|The Public Paperfolding History Project
|The Spiral Snake|
page attempts to record what is known about the origin
and history of the air-driven rotating design known as
the Spiral Snake. Please contact me if you know any of
this information is incorrect or if you have any other
information that should be added. Thank you.
While the Spiral Snake is not creased, the paper of which it is made does fold, in the broadest sense, due to the effect of gravity, when the spiral is hung on it's support.
As far as I know the first mention of this design is in 'Onomatologia curiosa artificiosa et magica oder ganz natürliches Zauber-lexicon', which was published in 1759. In fact the design is mentioned twice in separate sections of the encyclopaedia.
Column 1231 - Schlangen von Pappier zu machen (Making paper snakes)
Two paper snakes are mentioned here.
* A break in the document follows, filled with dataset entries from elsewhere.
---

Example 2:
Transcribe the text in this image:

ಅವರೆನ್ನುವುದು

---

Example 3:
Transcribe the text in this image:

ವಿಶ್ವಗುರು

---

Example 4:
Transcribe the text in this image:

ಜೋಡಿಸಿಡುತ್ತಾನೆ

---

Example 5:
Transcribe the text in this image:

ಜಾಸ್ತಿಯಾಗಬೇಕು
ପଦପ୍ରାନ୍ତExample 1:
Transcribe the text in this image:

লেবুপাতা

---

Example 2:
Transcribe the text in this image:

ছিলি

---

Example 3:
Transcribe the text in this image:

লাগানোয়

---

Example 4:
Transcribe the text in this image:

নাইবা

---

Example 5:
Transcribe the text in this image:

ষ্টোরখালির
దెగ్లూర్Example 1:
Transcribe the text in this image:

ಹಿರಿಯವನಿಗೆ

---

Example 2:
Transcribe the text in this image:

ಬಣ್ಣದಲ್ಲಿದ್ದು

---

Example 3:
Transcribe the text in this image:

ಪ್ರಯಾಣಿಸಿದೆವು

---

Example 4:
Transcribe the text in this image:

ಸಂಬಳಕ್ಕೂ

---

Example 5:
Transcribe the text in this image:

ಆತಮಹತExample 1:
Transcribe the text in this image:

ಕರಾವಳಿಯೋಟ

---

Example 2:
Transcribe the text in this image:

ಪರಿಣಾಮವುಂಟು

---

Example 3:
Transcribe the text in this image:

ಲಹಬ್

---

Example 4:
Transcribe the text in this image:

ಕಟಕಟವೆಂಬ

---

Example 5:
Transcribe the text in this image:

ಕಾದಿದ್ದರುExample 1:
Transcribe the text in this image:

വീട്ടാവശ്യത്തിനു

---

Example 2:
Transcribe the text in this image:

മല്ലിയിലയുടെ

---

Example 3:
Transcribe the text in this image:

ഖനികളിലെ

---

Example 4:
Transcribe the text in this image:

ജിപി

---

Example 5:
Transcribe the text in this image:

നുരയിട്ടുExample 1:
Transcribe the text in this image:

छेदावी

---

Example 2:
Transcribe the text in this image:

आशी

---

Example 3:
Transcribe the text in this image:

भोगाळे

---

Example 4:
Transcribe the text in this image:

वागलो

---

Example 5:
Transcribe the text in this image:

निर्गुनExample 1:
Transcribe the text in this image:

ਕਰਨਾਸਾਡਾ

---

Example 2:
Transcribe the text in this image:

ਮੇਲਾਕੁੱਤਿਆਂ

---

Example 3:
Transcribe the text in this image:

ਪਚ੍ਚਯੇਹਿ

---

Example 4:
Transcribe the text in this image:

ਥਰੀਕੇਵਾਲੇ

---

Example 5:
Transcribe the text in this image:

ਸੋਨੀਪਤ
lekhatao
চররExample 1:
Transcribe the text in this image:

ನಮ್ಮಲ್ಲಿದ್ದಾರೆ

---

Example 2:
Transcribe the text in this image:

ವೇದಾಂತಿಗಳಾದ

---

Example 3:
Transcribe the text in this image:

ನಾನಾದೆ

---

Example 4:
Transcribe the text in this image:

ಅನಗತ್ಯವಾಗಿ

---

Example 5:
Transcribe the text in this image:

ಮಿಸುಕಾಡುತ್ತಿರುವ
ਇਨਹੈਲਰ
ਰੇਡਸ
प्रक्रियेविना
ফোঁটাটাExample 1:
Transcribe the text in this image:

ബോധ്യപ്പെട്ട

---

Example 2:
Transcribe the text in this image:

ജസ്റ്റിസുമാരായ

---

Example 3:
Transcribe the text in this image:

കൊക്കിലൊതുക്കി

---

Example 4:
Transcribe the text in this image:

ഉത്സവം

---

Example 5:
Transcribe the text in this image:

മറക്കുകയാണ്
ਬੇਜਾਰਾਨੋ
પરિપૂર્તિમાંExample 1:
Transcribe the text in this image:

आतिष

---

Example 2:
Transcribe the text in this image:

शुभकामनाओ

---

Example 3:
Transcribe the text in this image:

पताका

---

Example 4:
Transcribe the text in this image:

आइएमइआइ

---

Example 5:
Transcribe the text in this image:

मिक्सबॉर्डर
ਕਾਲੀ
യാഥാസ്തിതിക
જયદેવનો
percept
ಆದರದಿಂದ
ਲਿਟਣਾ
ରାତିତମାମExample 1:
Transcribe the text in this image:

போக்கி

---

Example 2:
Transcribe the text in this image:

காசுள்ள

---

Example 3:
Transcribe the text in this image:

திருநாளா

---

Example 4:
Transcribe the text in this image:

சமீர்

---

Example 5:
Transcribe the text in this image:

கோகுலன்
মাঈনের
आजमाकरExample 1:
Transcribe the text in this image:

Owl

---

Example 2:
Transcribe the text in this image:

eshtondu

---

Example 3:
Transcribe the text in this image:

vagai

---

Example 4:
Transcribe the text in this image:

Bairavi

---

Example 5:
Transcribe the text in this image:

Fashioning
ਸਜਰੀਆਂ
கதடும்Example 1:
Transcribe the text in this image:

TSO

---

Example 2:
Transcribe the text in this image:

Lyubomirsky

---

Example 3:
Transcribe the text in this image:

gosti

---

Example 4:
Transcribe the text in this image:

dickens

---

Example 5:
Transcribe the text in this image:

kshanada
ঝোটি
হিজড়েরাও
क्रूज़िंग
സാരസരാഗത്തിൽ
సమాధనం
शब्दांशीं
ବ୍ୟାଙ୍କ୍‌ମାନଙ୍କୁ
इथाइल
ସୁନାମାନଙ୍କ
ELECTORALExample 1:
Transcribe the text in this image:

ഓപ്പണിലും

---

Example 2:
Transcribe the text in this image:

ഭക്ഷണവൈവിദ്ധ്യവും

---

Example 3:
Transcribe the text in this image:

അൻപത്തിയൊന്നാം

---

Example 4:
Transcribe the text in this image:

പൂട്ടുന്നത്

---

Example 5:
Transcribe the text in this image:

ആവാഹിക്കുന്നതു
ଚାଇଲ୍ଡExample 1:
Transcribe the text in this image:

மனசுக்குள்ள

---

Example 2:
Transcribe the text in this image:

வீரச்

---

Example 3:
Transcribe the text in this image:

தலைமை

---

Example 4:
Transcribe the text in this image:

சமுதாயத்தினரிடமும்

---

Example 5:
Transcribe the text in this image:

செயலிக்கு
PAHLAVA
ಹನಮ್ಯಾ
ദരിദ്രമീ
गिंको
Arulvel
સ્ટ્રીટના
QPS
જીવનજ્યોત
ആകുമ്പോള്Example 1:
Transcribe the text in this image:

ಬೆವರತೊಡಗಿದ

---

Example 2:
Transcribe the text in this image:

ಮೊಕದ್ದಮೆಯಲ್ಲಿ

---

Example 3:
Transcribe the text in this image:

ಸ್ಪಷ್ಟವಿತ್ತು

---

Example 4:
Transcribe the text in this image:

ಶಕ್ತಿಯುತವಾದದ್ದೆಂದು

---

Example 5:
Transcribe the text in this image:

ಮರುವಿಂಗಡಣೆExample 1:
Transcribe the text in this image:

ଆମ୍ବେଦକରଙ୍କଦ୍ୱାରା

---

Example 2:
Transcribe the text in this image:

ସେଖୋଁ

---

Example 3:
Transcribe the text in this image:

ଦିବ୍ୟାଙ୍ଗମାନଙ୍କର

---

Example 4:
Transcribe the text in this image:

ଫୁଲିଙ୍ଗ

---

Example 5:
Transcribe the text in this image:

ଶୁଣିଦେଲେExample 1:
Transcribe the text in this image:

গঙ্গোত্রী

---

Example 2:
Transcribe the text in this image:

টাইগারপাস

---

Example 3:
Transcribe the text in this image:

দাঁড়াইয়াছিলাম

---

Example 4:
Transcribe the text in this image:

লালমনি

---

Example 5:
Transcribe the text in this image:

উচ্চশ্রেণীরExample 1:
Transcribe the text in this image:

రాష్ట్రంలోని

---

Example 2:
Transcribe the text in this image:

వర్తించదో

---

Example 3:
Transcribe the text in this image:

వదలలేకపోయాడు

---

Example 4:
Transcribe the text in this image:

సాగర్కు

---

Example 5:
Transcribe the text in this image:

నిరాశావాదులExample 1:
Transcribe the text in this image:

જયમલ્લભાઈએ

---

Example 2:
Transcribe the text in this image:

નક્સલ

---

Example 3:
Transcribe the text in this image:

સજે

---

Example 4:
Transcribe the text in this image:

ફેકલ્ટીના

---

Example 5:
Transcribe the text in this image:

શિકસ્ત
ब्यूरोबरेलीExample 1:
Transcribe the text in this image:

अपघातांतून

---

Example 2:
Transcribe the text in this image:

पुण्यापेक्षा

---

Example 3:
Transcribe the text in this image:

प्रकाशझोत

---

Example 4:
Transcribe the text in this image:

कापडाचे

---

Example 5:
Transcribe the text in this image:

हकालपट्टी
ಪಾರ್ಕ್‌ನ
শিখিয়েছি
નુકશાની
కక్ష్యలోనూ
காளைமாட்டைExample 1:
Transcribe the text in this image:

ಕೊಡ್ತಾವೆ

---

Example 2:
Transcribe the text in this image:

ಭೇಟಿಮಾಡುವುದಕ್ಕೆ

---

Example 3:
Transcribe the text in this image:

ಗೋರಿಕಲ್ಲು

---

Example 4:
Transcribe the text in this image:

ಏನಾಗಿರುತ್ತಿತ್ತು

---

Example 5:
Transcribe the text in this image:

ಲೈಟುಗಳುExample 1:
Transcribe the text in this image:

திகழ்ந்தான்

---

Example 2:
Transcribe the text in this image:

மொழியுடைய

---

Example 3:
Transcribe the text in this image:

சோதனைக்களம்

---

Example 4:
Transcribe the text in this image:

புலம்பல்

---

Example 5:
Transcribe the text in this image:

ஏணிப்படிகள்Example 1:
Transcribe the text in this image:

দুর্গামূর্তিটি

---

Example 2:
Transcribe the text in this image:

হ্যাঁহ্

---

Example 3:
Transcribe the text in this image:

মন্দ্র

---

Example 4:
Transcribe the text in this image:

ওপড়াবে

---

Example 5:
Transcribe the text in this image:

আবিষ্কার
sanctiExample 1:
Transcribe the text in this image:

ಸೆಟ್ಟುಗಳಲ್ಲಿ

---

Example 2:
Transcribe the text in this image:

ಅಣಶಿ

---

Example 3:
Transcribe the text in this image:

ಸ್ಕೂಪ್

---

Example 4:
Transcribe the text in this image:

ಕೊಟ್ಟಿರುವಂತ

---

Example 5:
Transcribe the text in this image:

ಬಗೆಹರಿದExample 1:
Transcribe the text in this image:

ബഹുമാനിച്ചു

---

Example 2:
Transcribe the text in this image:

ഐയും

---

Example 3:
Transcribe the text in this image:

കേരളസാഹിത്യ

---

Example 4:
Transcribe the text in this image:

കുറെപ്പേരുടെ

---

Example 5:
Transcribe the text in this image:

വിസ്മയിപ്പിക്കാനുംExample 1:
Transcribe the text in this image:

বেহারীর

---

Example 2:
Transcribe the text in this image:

The first is just a just a flat piece of paper which wriggles when put near an oven, the second is the familiar spiral snake.
The spiral version is also mentioned in columns 143/4
The design also appears:
In 'The School Boy's Holiday Companion' by T Kentish, which was published by Relfe and Fletcher in London in 1840.
In 'Ciencia Recreativa' by Jose Estralella, which was published by Gustavo Gili in Barcelona in 1918.